Incident: In 2023, the company achieved operating income of 15.340 billion yuan, -0.80%; net profit to mother of 1.912 billion yuan, or -38.42% year-on-year; realized net profit without deduction to mother of 1,781 billion yuan, or -39.82% year-on-year.
2024Q1 achieved operating income of 3,034 billion yuan, -17.97% YoY; net profit to mother was 445 million yuan, or -36.64% YoY.
Comment:
Negative electrode profitability is under pressure, and the coated diaphragm business continues to grow. 1) In '23, the company's anode materials and graphitization business achieved revenue of 6.611 billion yuan, a year-on-year decrease of 16.01%. The gross margin of anode products narrowed, mainly due to oversupply of production capacity in the industry and inventory removal by downstream battery customers. 2) The coating processing business continued its good trend. The membrane products and coating processing business achieved revenue of 4.816 billion yuan, an increase of 23.63% over the previous year. New PVDF production capacity was put into operation one after another, and sales increased quarterly.
The development of new products continues to advance. 1) The company's next-generation nanosilicon carbon products have been finalized. CVD deposition technology and silicon-carbon composite technology can effectively meet the performance requirements of future anode materials for long cycle and low expansion, leading the dynamic performance industry. 2) On the basis of meeting 6C performance, the new fast charging anode product launched by the company achieved 8C/10C fast charging performance through its own binder combination and raw material innovation. 3) A breakthrough has been made in the development of composite aluminum foil and compatible copper foil fluid collectors. Currently, the company's composite aluminum foil products have been shipped in small quantities in the consumer sector.

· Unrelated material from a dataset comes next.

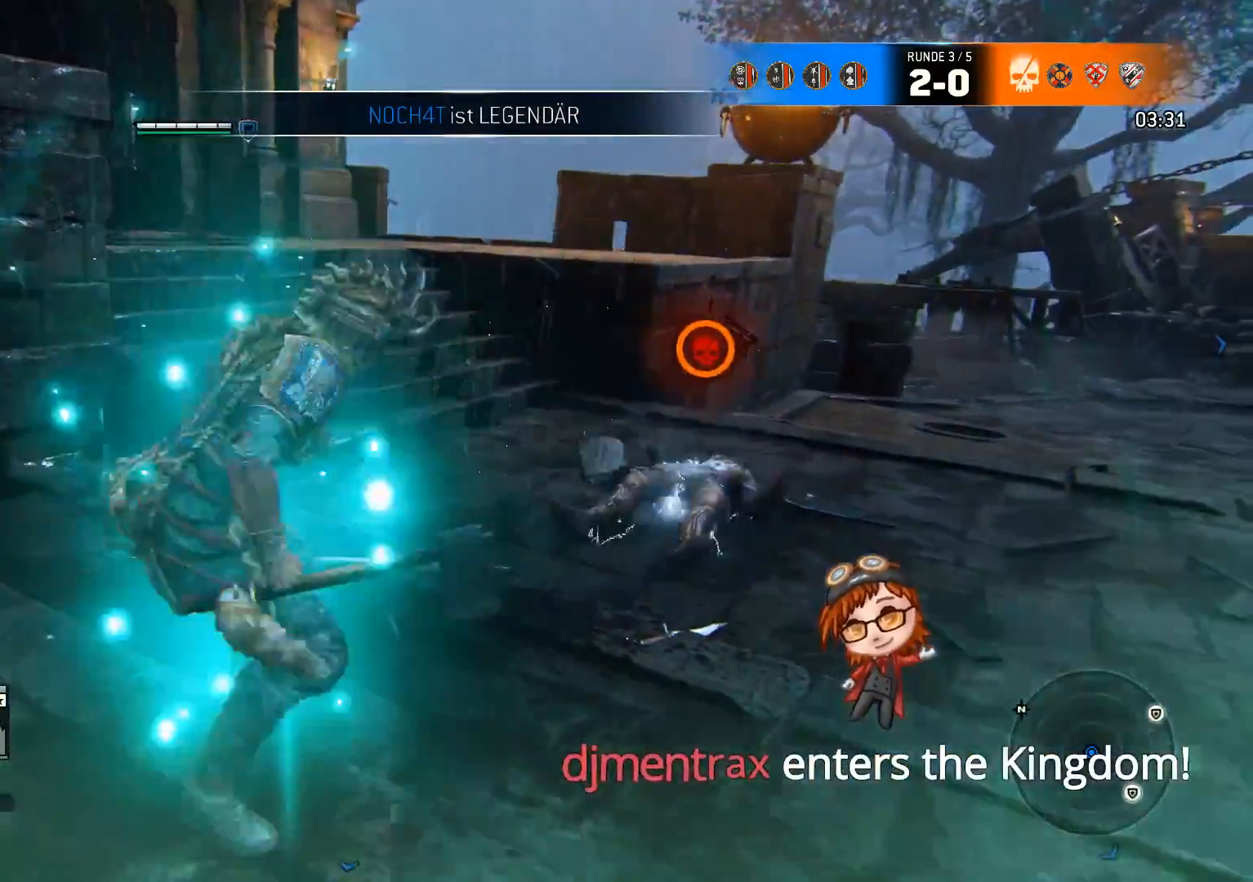
{"buttons": [], "left_stick": "up-right", "right_stick": "center", "events": [[383, "L3", "up"], [417, "left_stick", "up-right"], [450, "right_stick", "center"]]}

Profit forecast and investment rating: We expect the company's net profit to be $25/33/40 billion yuan in 2024-2026, respectively, up 32%, 31%, and 21% year-on-year. As of April 22, the market value corresponding to the PE valuation for 24 and 25 was 15/12 times, respectively, maintaining the “buy” rating.
Risk factors: risk of industry demand falling short of expectations; risk of iterative changes in technology; risk of raw material price fluctuations exceeding expectations; environmental protection and production safety risks, etc.